In our note, Cash is king and the king is rocking and rolling, published on 16 September 2022, we examined Volta Finance Ltd (LON:VTA) success in generating cashflows at near-record levels, and looked forward, considering why defaults would rise – but not to the level then built into loan prices. We also highlighted Volta’s diversification and geographical exposure. These positive underlying features continue, and we briefly update them in this note. We also consider how investors can use the recent Report and Account (R&A) disclosure to better understand the true business drivers and that Volta’s mark-to-market accounting creates volatility around these positive fundamentals.
- Strong current position: Current cash receipts are 21.8% of NAV, reflecting low defaults (strong corporate cashflows and profitability, ability to pass on inflation to date), CLOs having low locked-in borrowing costs, CLO floating rate investments and Volta’s portfolio positioning over recent years into CLO equity.
- Resilience going forward: The rating agency’s/Volta’s/our confidence in a relatively low expected level of defaults reflects i) a strong starting position, including high cash cushions in CLO structures, ii) a preponderance of PE, iii) inflation still being friend, not foe, iv) covenant-lite documentation, and v) Volta’s diversification.
- Valuation: Volta Finance trades at a double discount: its share price is at a 15% discount to NAV, and we believe its mark-to-market (MTM) NAV still includes a further sentiment-driven discount to the present value of expected cashflows. Volta targets an 8% of NAV dividend (11.5% 2023E yield on current share price).
- Risks: Credit risk is a key sensitivity. We examined the valuation of assets, highlighting the multiple controls to ensure its validity, in our initiation note, in September 2018. The NAV is exposed to sentiment towards its own and underlying markets. Volta’s long $ position is only partially hedged.
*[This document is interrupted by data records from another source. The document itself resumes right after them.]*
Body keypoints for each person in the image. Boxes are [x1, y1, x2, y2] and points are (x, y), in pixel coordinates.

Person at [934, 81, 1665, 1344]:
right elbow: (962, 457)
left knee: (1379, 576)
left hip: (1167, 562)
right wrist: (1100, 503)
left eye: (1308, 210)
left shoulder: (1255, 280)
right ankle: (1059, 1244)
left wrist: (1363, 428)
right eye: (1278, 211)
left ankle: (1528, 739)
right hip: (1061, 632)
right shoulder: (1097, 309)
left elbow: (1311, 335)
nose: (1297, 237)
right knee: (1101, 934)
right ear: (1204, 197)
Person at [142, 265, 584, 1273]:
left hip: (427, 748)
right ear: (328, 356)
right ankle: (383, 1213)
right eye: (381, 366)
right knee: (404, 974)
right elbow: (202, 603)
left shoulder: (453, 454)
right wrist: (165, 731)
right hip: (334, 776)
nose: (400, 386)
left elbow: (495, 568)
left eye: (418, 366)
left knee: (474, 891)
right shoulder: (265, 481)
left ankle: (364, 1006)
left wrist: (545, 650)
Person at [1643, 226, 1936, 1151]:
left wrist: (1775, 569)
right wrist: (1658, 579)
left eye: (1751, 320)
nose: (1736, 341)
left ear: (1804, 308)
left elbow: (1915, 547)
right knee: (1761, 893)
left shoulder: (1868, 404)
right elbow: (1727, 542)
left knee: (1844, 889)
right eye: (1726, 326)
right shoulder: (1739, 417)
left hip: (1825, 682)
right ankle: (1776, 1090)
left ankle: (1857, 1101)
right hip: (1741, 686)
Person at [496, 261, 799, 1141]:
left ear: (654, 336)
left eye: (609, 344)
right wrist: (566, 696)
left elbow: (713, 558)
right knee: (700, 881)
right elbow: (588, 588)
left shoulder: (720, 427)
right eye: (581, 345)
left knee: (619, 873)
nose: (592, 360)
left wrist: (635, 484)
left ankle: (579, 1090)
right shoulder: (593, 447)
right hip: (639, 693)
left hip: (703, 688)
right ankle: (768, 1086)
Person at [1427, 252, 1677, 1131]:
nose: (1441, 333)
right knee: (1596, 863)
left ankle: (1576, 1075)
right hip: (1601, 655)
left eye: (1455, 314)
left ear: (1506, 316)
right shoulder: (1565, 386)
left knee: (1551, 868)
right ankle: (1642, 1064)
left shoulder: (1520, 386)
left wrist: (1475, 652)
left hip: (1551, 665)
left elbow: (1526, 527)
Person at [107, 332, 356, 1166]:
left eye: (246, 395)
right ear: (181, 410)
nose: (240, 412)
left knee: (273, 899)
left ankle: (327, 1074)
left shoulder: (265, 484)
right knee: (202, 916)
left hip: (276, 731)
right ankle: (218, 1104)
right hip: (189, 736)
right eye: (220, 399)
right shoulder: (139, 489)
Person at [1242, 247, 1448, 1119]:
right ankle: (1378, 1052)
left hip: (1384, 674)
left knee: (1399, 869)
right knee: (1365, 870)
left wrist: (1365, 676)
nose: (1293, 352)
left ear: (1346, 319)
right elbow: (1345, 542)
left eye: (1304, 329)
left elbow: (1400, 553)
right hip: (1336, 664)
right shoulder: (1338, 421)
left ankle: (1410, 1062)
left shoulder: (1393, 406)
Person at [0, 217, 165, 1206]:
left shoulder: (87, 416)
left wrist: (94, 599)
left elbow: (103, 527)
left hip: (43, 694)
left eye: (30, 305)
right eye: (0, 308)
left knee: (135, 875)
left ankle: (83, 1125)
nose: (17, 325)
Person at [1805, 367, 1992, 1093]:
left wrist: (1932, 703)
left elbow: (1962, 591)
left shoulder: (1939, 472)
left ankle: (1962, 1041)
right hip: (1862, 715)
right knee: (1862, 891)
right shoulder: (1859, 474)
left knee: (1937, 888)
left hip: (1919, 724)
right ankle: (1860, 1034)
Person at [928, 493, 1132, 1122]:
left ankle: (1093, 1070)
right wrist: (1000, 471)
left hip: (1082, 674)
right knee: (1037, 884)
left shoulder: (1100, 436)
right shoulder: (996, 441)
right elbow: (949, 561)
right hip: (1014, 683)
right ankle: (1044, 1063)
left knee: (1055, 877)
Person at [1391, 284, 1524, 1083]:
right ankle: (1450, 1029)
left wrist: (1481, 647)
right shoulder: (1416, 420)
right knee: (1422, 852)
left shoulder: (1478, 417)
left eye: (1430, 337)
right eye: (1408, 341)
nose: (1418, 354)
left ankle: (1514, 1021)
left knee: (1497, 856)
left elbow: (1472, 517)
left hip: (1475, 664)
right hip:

- Investment summary: Volta Finance is an investment for sophisticated investors, as there could be sentiment-driven share price volatility. Long-term returns have been 7.3% p.a. (dividend re-invested basis) since initiation. With above-average returns on recent re-investments, the portfolio’s past six-month cashflow (annualised) yield is 21.8%. We estimate near 2x 2024 dividend cover.